La travesía por estas periferias heladas requiere de una mano experimentada al timón. Al avanzar por los canales antárticos emergen enormes glaciares con paredes verticales hundiéndose en las aguas e infinidad de témpanos de distintas formas y tonos flotan a la deriva.
Al llegar a la base, los ucranianos reciben contentos a los visitantes, científicos y técnicos de recambio que vivirán en el más completo aislamiento durante un año. Lo primero que llama la atención al llegar a las instalaciones es un enorme tanque negro de gasoil con el nombre de la base pintado. Una plataforma de madera sobre la nieve une las edificaciones que están rodeadas de pingüinos Gentoo de pico rojo.
El edificio principal de la base es cálido, limpio y confortable; aunque un recorrido por las instalaciones da cuenta de la austeridad con que trabajan y viven los científicos en estos confines del mundo.
Durante la época invernal estos expertos en la ciencia antártica pasan ocho meses sin ver a nadie más que a sus compañeros. Sasha, un meteorólogo de 40 años, acaba de llegar a su tercera campaña antártica y muestra el espectrofotómetro con el que controla el agujero de ozono de la Antártida, descubierto en 1985 cuando esta base era aún inglesa. El cambio de manos tuvo lugar en 1996, cuando los británicos decidieron cerrar la base –emplazada en 1943– para concentrar sus trabajos en otra.
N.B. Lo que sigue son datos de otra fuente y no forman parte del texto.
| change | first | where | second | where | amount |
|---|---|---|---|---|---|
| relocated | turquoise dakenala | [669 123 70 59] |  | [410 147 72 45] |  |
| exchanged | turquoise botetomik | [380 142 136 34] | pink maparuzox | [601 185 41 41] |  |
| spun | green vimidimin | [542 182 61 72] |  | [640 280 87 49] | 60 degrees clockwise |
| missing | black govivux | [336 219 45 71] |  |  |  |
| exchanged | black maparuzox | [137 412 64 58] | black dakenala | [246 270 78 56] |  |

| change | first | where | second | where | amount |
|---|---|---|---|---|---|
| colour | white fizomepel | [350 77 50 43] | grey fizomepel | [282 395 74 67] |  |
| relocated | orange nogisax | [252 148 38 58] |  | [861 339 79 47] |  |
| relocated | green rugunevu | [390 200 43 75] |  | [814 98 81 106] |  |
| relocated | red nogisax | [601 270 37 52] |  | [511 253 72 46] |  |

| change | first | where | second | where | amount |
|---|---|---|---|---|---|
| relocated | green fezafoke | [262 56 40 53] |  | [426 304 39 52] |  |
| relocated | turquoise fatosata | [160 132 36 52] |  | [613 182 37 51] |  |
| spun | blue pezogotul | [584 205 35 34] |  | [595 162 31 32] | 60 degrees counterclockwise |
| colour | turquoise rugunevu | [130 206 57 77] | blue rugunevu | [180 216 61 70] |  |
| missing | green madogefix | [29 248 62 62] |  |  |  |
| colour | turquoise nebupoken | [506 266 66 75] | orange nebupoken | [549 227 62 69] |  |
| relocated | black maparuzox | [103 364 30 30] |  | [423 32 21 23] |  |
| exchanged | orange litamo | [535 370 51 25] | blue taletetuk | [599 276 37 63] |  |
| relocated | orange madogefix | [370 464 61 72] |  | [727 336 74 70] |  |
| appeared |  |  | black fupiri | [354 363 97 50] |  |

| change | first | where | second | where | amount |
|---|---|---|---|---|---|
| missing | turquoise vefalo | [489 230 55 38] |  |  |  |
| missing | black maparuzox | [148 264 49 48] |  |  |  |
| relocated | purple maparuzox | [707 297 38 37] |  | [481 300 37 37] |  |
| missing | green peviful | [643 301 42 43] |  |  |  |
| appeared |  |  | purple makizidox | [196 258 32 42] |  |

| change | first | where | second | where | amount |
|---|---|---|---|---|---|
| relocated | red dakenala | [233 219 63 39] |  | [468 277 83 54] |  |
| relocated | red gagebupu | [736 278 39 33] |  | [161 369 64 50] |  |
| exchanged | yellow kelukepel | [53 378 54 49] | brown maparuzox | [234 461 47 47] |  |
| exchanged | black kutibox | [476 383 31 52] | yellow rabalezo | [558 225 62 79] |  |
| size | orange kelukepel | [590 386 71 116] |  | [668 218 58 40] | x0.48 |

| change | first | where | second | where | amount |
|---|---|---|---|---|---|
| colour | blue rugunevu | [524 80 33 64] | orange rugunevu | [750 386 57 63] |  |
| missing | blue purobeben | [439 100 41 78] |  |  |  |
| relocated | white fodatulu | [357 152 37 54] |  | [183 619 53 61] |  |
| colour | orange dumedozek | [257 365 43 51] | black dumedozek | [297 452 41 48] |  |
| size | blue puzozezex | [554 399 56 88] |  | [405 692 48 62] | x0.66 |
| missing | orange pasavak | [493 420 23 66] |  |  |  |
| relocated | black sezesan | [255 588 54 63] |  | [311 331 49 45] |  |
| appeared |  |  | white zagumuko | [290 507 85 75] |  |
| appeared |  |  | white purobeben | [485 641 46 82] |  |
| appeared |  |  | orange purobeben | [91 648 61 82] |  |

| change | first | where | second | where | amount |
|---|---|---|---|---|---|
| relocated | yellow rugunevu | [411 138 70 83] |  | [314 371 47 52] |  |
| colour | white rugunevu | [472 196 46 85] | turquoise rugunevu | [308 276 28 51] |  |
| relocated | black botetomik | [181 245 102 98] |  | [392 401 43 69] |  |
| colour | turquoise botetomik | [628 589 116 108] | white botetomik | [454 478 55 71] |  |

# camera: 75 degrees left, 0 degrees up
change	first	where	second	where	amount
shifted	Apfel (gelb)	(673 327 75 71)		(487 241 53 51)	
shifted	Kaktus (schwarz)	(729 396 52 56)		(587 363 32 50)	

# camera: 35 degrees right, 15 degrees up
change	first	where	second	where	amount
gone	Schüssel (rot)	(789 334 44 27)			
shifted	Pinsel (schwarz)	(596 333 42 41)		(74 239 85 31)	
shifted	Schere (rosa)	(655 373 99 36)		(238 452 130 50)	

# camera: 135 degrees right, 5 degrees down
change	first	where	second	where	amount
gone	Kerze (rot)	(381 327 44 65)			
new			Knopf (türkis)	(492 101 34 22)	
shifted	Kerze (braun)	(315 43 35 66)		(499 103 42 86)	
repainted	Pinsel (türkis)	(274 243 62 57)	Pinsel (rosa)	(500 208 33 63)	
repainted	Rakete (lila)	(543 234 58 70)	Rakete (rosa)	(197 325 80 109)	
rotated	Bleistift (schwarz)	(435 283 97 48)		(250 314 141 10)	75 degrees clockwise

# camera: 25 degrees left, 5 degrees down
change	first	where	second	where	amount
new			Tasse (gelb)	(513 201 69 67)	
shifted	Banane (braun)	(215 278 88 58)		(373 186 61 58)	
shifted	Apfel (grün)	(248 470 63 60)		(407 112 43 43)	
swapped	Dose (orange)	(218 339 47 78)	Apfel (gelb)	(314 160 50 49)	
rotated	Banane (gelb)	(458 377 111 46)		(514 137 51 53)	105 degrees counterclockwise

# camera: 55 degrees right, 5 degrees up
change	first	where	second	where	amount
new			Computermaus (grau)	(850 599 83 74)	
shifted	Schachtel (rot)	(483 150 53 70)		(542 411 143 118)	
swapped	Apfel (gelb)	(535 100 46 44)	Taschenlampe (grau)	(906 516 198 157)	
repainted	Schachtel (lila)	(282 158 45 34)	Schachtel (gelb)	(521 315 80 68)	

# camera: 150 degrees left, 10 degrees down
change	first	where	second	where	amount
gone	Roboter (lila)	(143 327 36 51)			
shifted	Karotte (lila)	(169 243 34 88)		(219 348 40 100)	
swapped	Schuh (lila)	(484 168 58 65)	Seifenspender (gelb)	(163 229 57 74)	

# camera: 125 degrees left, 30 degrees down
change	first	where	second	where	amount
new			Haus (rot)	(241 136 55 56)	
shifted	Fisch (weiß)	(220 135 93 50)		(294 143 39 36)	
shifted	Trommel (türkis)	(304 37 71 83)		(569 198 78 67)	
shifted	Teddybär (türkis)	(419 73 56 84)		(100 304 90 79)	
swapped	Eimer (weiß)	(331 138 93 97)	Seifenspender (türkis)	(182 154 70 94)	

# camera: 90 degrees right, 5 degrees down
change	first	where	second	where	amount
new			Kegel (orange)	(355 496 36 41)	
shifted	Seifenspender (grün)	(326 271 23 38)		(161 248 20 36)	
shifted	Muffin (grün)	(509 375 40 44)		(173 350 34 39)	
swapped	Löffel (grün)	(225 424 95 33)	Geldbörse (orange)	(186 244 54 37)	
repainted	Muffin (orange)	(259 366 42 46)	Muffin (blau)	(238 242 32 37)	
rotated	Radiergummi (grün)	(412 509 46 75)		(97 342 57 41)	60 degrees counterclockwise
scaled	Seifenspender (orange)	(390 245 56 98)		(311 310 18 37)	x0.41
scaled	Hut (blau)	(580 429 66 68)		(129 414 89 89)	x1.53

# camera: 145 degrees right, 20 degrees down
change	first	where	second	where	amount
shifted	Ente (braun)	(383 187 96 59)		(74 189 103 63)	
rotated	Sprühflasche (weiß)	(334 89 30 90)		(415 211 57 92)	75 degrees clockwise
Entonces Inglaterra vendió la base a Ucrania por una libra. También de los ingleses heredaron el pintoresco Faraday pub, el bar más austral del mundo, en el cual los propios científicos ofician de barmans y venden un vodka destilado en la base a los turistas que recorren la Antártida. Jugando al pool está Andrei Utesvsky, biólogo marino y buzo con 165 inmersiones en las frías aguas antárticas: «Es bajo las aguas que la región reboza de vida», dice. Entre las rarezas que descubrió en sus inmersiones –60 metros debajo del hielo– señala el que quizás sea el ser vivo más antiguo hallado: una esponja de 10.000 años que crece anualmente 4 milímetros, y que hoy mide un metro de diámetro. También halló una estrella tentacular que brota de un centro luminoso blanco fosforescente con una esferita luminosa en cada punta que –supone Andrei– nunca había sido vista antes por hombre alguno.
Otro integrante es Antón Omelchenko, mecánico de la base, quien reflexiona sobre su confinamiento voluntario: «Para mí esto es como viajar a la luna, un lugar increíblemente hermoso por sus puestas de sol, sus ballenas –que puedo tocar desde un bote– y los baños de agua helada que me doy: son placenteros y sufridos a la vez, una metáfora de lo que es vivir aquí. Con los primeros fríos todo se hace duro pero después entrás en la rutina como los monjes. Cuando llego comienza la cuenta regresiva de los días para volver a Ucrania. Pero una vez allá hago el conteo inverso para regresar a la Antártida».